Gemäß § 508a Abs 1 ZPO ist der Oberste Gerichtshof an den gegenteiligen Ausspruch des Berufungsgerichtes nicht gebunden. Gemäß § 510 Abs 3 letzter Satz ZPO kann sich der Oberste Gerichtshof hiebei auf die Ausführung der Zurückweisungsgründe beschränken.

Rechtliche Beurteilung

Entgegen dem formulierten Zulassungsausspruch des Berufungsgerichtes hatte der Kläger (Versicherungsnehmer) nach der zitierten Entscheidung 7 Ob 306/00a (VersR 2002, 736) sehr wohl Aquisitionstätigkeiten entfaltet, deren Ausübung jedoch der erkennende Senat auch dort als nicht anspruchsvernichtend oder -mindernd erachtete, wenngleich dort wegen Fehlens ausreichender Feststellungsgrundlagen ein Aufhebungsbeschluss gefällt werden musste. Bei der Betriebsunterbrechungsversicherung handelt es sich um eine Sachversicherung, bei der der Betrieb, nicht die Person des Betriebsinhabers versichert ist (RIS-Justiz RS0080975). In der zitierten Entscheidung waren dieselben Versicherungsbedingungen, nämlich die ABFT 1997, im Zusammenhang mit einem als „Ein-Mann-Betrieb" tätigen Entwicklungsingenieur von EDV-Programmen für statische Berechnungen im Holzbau, zu beurteilen. Der Kläger war mehrere Wochen unfallbedingt nicht in der Lage, die Baustellen potentieller Interessenten aufzusuchen und dort Naturmaße zu nehmen, was 70 % seiner Arbeitszeit entsprach, während die restlichen 30 % auf Bürotätigkeiten entfielen. Bereits in dieser Entscheidung wurde ausgesprochen, dass keine (teilweise) Arbeitsfähigkeit bloß deshalb angenommen werden könnte, weil der Kläger das Büro aufsuchte und dort Aquistionstätigkeiten entfalten konnte, war er doch nicht in der Lage, seine typischen Betriebsleistungen (eben das Aufsuchen von Baustellen, um Naturmaße zu nehmen, wozu „seine volle körperliche Beweglichkeit" gefordert war) auch nur teilweise zu erbringen. Im vorliegenden Fall hat nichts anderes zu gelten: Nach den maßgeblichen Feststellungen der Vorinstanzen war die Klägerin 100 % nicht arbeitsfähig und damit im fraglichen Zeitraum zur Gänze für ihre berufsspezifische Arbeit als Seminartrainerin zur Ausübung von Motivationstrainingskursen mit Spezialisierung auf die Behandlung Suchtkranker und Langzeitarbeitsloser ausgefallen. Damit haben aber die Vorinstanzen mangels auch bloß teilweise wiederhergestellter Arbeitsfähigkeit bereits zu einem früheren Zeitpunkt als dem 6. 9. 2005 das Vorliegen eines Deckungspflicht auslösenden Versicherungsfalles im Sinne der zugrundeliegenden Allgemeinen Versicherungsbedingungen bejaht und dem Klagebegehren stattgegeben. Relevante (und als sekundärer Verfahrensmangel relevierte) Feststellungsmängel liegen hiezu nicht vor.

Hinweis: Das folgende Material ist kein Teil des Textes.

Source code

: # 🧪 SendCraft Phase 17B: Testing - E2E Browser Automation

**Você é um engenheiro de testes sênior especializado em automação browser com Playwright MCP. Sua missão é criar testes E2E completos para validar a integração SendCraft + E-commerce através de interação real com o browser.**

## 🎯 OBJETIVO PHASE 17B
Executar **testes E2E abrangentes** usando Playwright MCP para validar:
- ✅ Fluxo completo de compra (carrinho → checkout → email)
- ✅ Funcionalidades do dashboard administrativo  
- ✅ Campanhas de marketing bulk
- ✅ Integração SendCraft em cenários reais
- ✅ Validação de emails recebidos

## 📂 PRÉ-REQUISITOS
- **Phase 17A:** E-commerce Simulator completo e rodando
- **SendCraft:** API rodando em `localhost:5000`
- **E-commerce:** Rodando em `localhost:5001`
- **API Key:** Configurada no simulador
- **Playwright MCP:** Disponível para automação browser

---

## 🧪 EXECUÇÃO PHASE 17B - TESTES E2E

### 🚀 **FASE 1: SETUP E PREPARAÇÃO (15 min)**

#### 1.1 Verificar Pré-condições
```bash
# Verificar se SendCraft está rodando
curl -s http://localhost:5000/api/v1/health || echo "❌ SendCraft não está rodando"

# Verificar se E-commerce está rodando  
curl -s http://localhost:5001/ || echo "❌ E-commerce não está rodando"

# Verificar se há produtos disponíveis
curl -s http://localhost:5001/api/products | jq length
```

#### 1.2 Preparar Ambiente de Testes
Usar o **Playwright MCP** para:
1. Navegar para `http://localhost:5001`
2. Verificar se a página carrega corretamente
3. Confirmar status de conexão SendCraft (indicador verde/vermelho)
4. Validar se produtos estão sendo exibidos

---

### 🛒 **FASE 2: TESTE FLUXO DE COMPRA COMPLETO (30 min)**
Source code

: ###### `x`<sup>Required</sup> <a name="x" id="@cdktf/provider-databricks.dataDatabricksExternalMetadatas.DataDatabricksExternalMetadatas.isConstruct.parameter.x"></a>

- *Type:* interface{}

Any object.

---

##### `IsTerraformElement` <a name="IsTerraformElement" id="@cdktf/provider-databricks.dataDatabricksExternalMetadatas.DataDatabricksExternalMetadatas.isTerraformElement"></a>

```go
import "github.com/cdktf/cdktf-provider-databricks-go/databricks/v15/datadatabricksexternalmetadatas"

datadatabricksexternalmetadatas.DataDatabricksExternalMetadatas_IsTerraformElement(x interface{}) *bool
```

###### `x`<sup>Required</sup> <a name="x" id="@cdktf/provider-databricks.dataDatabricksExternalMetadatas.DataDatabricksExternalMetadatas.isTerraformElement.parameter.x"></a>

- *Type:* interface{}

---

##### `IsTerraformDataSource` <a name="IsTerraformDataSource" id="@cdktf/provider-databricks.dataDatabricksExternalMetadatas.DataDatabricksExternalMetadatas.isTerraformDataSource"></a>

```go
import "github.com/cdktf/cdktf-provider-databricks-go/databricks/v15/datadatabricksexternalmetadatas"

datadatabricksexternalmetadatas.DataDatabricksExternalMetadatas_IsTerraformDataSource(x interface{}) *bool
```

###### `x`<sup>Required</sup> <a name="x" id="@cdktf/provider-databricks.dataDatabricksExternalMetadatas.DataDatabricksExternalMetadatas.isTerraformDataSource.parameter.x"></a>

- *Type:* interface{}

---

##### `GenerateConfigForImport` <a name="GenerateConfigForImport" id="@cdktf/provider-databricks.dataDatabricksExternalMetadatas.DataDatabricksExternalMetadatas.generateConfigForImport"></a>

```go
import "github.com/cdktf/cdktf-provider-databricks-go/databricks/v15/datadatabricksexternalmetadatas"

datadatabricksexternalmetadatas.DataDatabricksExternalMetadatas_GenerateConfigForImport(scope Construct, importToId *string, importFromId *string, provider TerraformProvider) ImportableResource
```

Mangels Vorliegens einer erheblichen Rechtsfrage (§ 502 Abs 1 ZPO) ist die Revision der beklagten Partei sohin zurückweisen. Die Kostenentscheidung beruht auf §§ 41, 50 ZPO. Die Klägerin hat auf die Unzulässigkeit des gegnerischen Rechtsmittels ausdrücklich hingewiesen.